WHAT THE TASK ASKS
Carry on the article about the court challenges to Wisconsin's Act 10, writing onward from its final sentence.

Bruce Murphy
Murphy’s Law

Act 10 Could Still Be in Trouble

Federal appeals court decision looks shaky, and state lawyers made mistakes defending anti-union law.

By - Jan 22nd, 2013 11:03 am

Gov. Scott Walker hailed the recent federal court of appeals decision as “victory for Wisconsin taxpayers,” while Republican Attorney General J.B. Van Hollen’s optimistic take was that this would “pave the way” for the courts to uphold Act 10, the controversial law that ended collective bargaining rights for public workers.

Sorry, J.B., this issue is far from settled. To begin with, this case was based on the federal constitution while another, still-pending legal challenge is based on the state constitution. Moreover, this other case advances entirely different theories than those considered in this new federal court of appeals decision. My guess: when all the smoke clears, at least part of Act 10 will be overturned.

Judge David Hamilton (Photo Courtesy of U.S. Department of Justice)

Judge David Hamilton (Photo Courtesy of U.S. Department of Justice)

The latest decision overthrows an earlier decision by U.S. District Judge William M. Conley, who struck down some parts of Act 10. Conley was appointed by Democrat Barack Obama. The two federal appeals court judges who overthrew Conley’s decision are Joel M Flaum, appointed by Republican Ronald Reagan, and William J. Bauer, appointed by Republican Gerald Ford. The one dissenting judge in this 2-1 decision was Judge David Hamilton, who was appointed to the federal district court by Democrat Bill Clinton. and to the federal appeals court by Barack Obama.

See a pattern here? To date every judicial decision regarding Act 10 has reverted to form, with Democratic appointees finding problems and GOP appointees upholding it. But that might change. The dissenting opinion by Hamilton, for instance, raises some fascinating issues.

SOURCE DATA
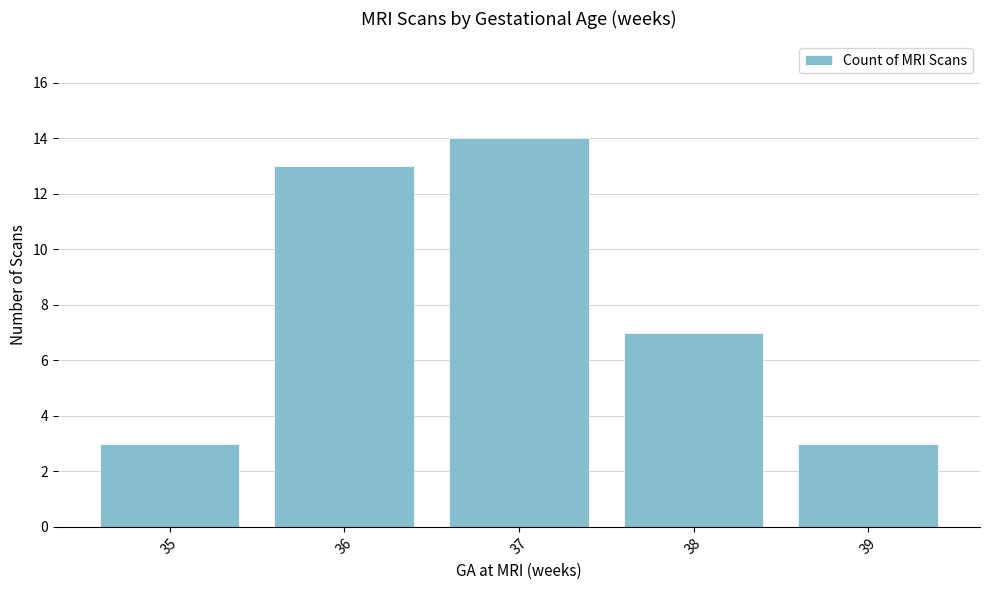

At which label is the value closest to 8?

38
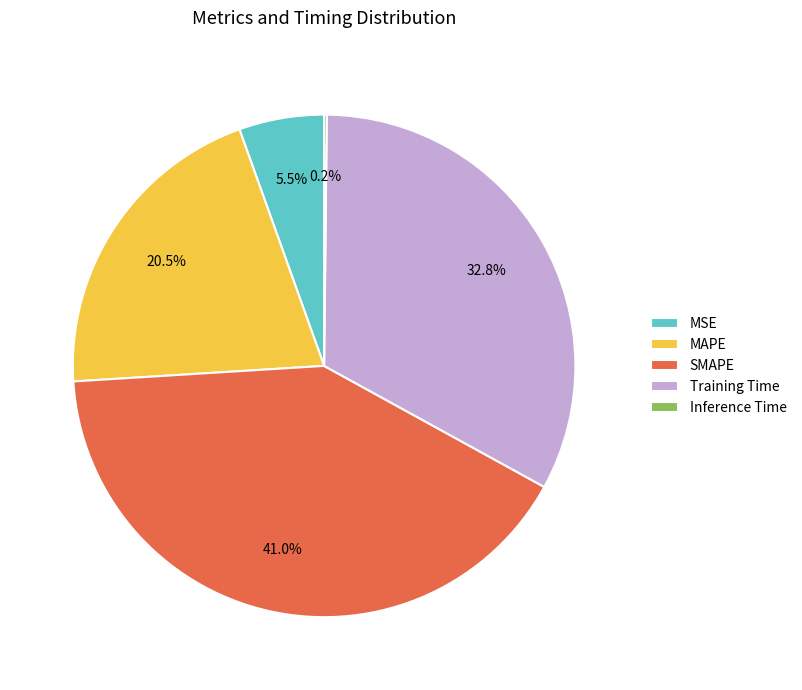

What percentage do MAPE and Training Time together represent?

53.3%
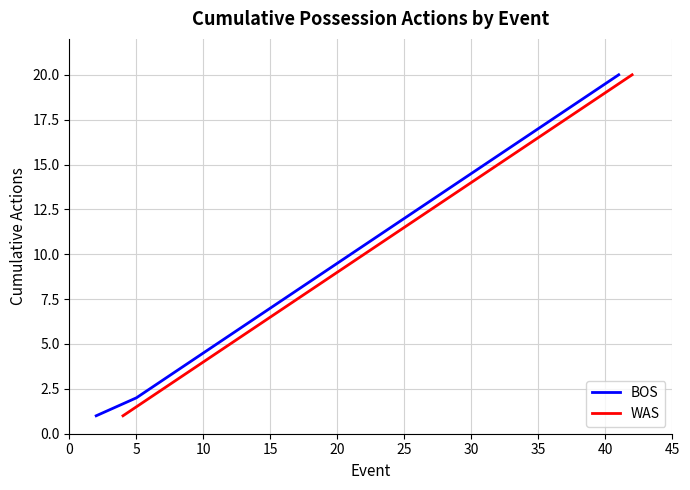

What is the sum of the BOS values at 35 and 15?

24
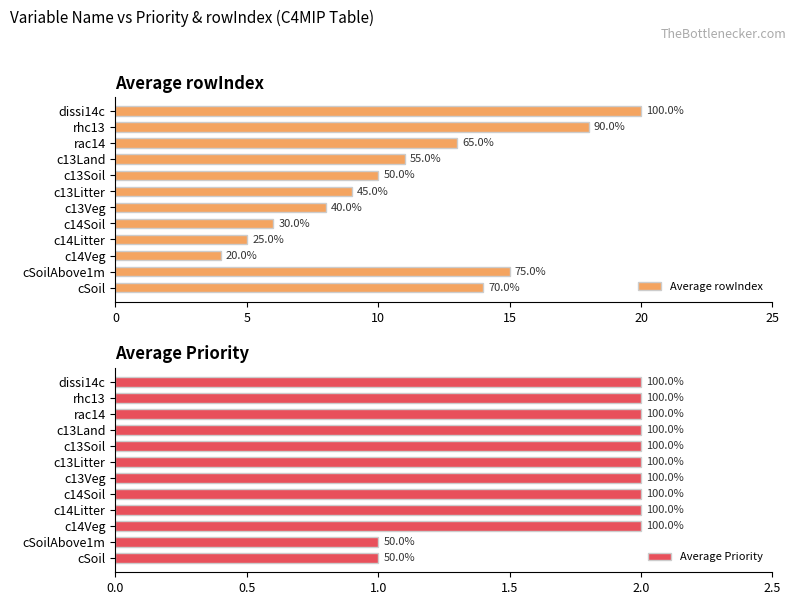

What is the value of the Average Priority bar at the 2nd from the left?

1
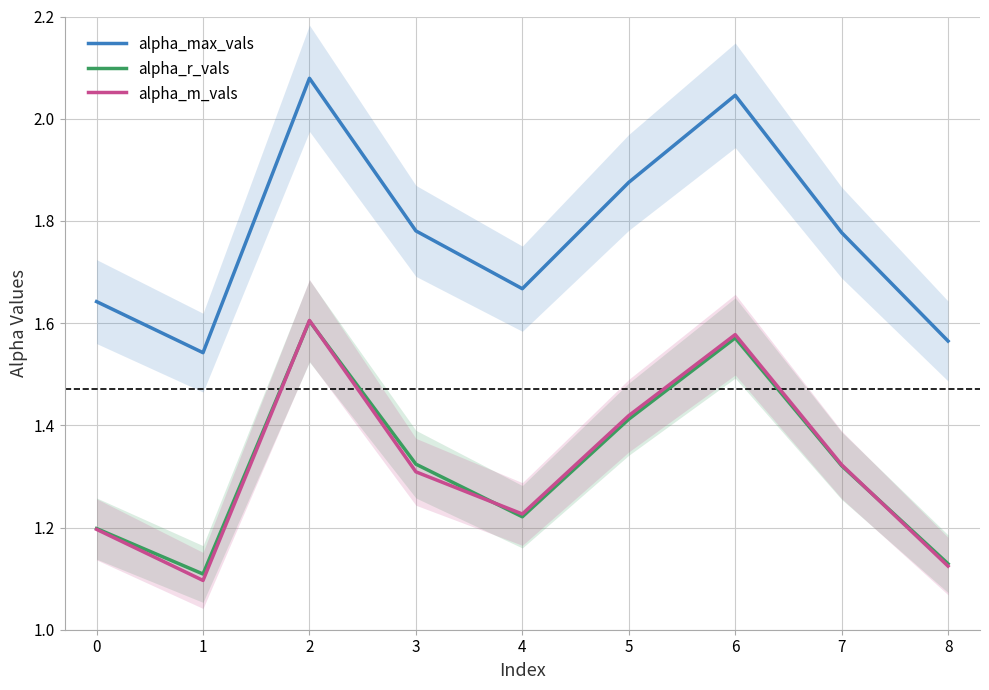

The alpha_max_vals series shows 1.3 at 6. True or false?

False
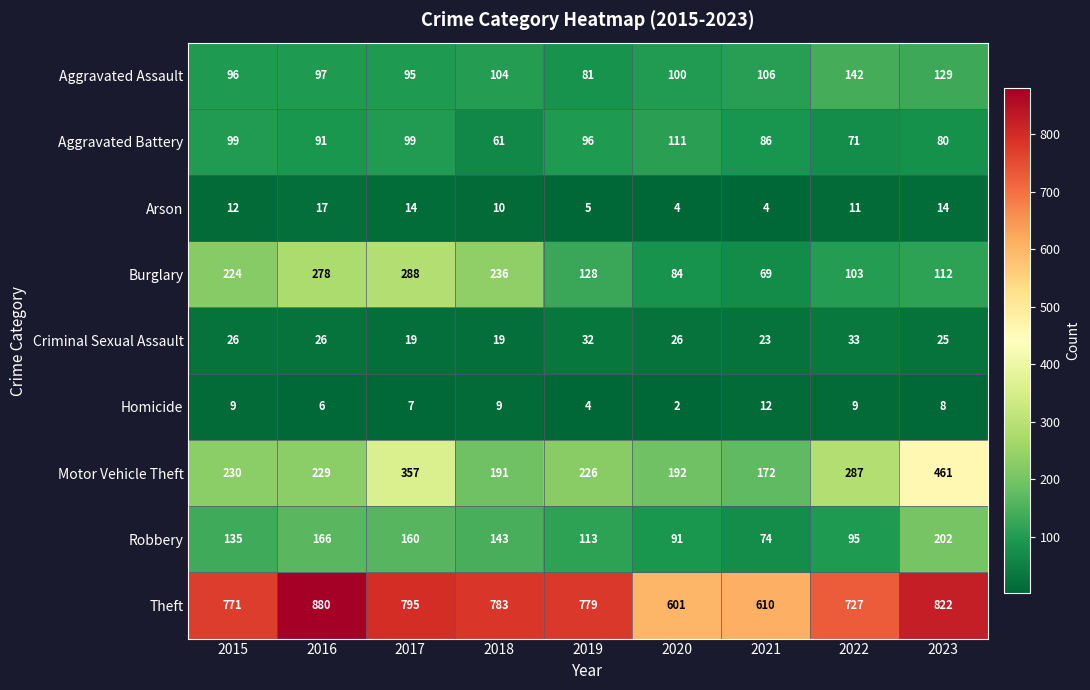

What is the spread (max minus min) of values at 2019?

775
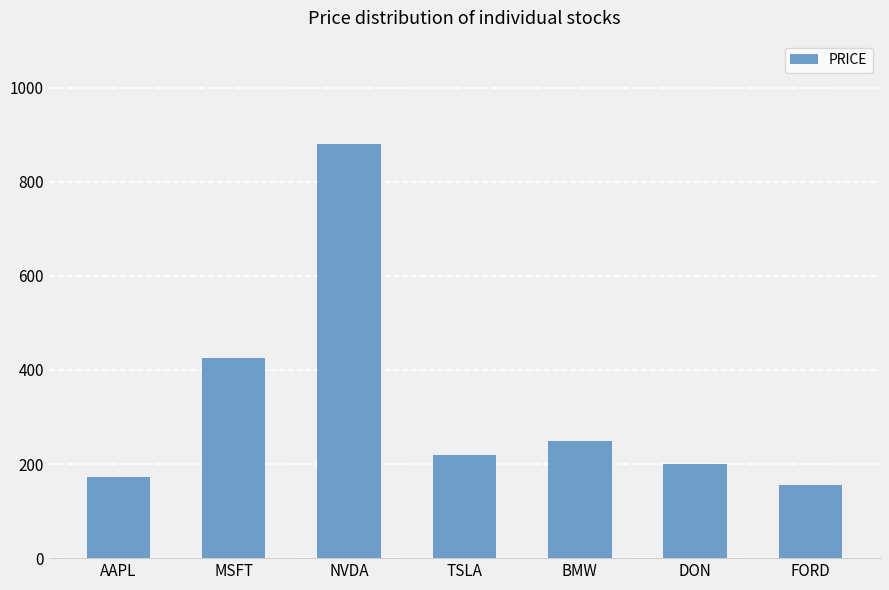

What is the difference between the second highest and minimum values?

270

EXERCISE ANSWER
For starters, he notes what looks like a rather major error by the State of Wisconsin’s lawyers, when they came before Conley and the federal district court. They offered no defense to the plaintiff’s contention that ending the payroll deduction only for some unions and not those that supported Walker in his 2010 campaign for governor was a violation of the union members’ freedom of speech under the First Amendment. The state’s lawyers, incredibly, simply asserted the amendment did not apply. “That position was obviously mistaken,” Hamilton writes, noting that all three appeals court judges agreed on that.

Only when the case came before the federal court of appeals did the state’s lawyers offer a response to the First Amendment claim. But Hamilton notes case law saying that when lawyers fail to make an argument before the lower court they have effectively waived the right to do so later on appeal.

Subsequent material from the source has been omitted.